For everyone else: Ryan is not advocating cowboy bonsai. He's advocating making measurable progress on important root system goals in spite of beginners deep-seeded and often unreasonable fear of working with the root system. In Ryan's school of thought, it makes no sense for a student to be fearless in hacking back a canopy through severe pruning while being terrified of working the root system. This is why the catch phrase exists, to push people with an imbalanced approach to overcome that fear and do the necessary root work that's needed in the early stages.
Here is what Ryan is actually saying:
1) To be able to follow any of the rest of the Mirai curriculum ... To ensure that all Mirai students are on the same page horticulturally ... To ensure that Ryan isn't constantly halting an otherwise-productive refinement-stage lectures to answer subscriber confusions that their slip potted pines are dying after trying to do refinement work ... Ryan would appreciate if students would take the following steps,
specifically when considering material that has not yet entered the primary development loop:
2) Get their root ball into aggregate soil before ever getting to secondary stages of development
3) Get their
whole root ball into aggregate soil before ever getting to secondary stages of development
4) Make measurable progress on working back the roots to domesticate (Mirai speak for "get into aggregate soil") as much of the root system as possible in the "first repot"

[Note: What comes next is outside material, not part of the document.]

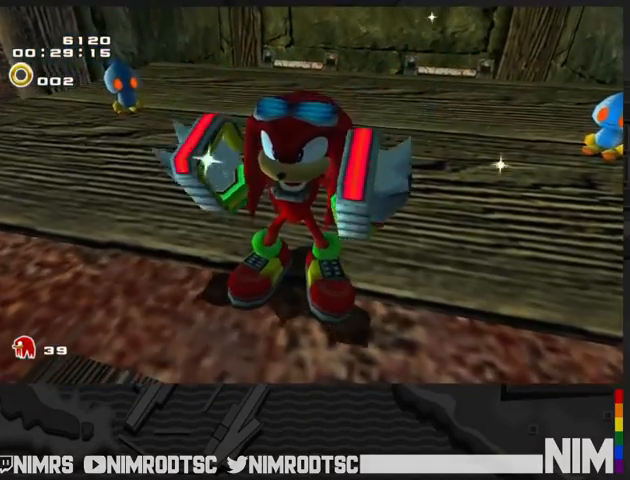
{"buttons": [], "left_stick": "center", "right_stick": "center", "button_events": [[67, "START", "down"], [133, "START", "up"], [233, "START", "down"], [300, "START", "up"], [433, "START", "down"], [500, "START", "up"]]}
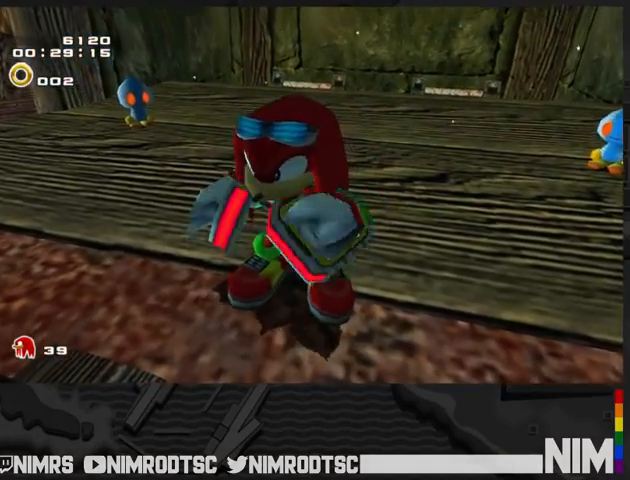
{"buttons": [], "left_stick": "center", "right_stick": "center", "button_events": [[100, "START", "down"], [167, "START", "up"], [267, "START", "down"], [333, "START", "up"], [433, "START", "down"], [500, "START", "up"]]}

5) Later complete that progress by then finally replacing the remaining native/nursery soil in the "second repot" so that the whole root system is now "domesticated" (in aggregate soil).
6) Address this issue early on, in Mirai's "primary" stage of development, not later
7) Study repotting carefully, take a deep breath, mutter the courage-inducing words "kill it or make it bonsai", and do the necessary first repot by working the roots back significantly instead of being a chickenshit who skips this and starts pretending like the tree is ready for refinement, to the tree's detriment.
OP
@trigo specifically asked whether steps 4 and 5 can be merged while still arriving at later development stages with all the same preconditions in tact. If y'all wanna engage with the phrase, then go yell at Ryan about how to better rephrase what he's trying to say, but
@trigo asked whether we can fuse steps 4 and 5. We can , in some cases. It's a gradient, a spectrum, not a binary decision.